▶ **GOAL OF THE EXERCISE**
Can you transcribe, without any change, the lines in the records that begin at the line containing "To avoid unnecessary" and stop after the line containing "3. Power fluctuations."?

▶ **Source records**
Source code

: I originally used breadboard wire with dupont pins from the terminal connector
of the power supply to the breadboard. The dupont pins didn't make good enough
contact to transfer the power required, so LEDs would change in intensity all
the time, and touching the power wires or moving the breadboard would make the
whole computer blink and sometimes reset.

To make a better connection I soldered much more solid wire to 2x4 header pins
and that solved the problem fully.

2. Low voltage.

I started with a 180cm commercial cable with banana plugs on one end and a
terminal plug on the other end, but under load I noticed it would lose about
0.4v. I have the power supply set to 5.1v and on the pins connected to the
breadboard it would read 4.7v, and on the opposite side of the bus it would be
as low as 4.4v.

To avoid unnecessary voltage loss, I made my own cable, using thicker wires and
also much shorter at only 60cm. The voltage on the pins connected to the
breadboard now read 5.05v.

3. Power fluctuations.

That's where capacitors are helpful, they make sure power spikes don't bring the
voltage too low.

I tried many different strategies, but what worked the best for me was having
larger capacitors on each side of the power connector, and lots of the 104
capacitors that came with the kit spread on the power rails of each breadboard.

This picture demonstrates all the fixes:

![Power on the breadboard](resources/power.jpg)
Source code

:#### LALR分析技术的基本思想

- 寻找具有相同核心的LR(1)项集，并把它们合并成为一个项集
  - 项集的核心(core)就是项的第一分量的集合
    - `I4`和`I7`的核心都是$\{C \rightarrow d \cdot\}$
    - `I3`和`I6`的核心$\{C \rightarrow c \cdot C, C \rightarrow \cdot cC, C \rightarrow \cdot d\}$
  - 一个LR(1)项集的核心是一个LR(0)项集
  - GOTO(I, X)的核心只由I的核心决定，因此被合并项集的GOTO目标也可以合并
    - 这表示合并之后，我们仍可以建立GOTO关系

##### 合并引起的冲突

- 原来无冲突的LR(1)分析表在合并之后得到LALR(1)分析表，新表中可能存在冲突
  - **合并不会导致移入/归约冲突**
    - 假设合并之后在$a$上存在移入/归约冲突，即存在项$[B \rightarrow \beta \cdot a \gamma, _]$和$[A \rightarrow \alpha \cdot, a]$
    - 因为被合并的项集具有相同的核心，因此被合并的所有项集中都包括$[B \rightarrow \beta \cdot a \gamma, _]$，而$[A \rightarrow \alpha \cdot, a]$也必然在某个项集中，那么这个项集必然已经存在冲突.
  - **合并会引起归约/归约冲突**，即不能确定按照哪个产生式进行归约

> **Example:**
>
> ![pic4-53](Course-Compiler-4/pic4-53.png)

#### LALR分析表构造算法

▶ **OUTPUT OF THE TASK**
To avoid unnecessary voltage loss, I made my own cable, using thicker wires and
also much shorter at only 60cm. The voltage on the pins connected to the
breadboard now read 5.05v.

3. Power fluctuations.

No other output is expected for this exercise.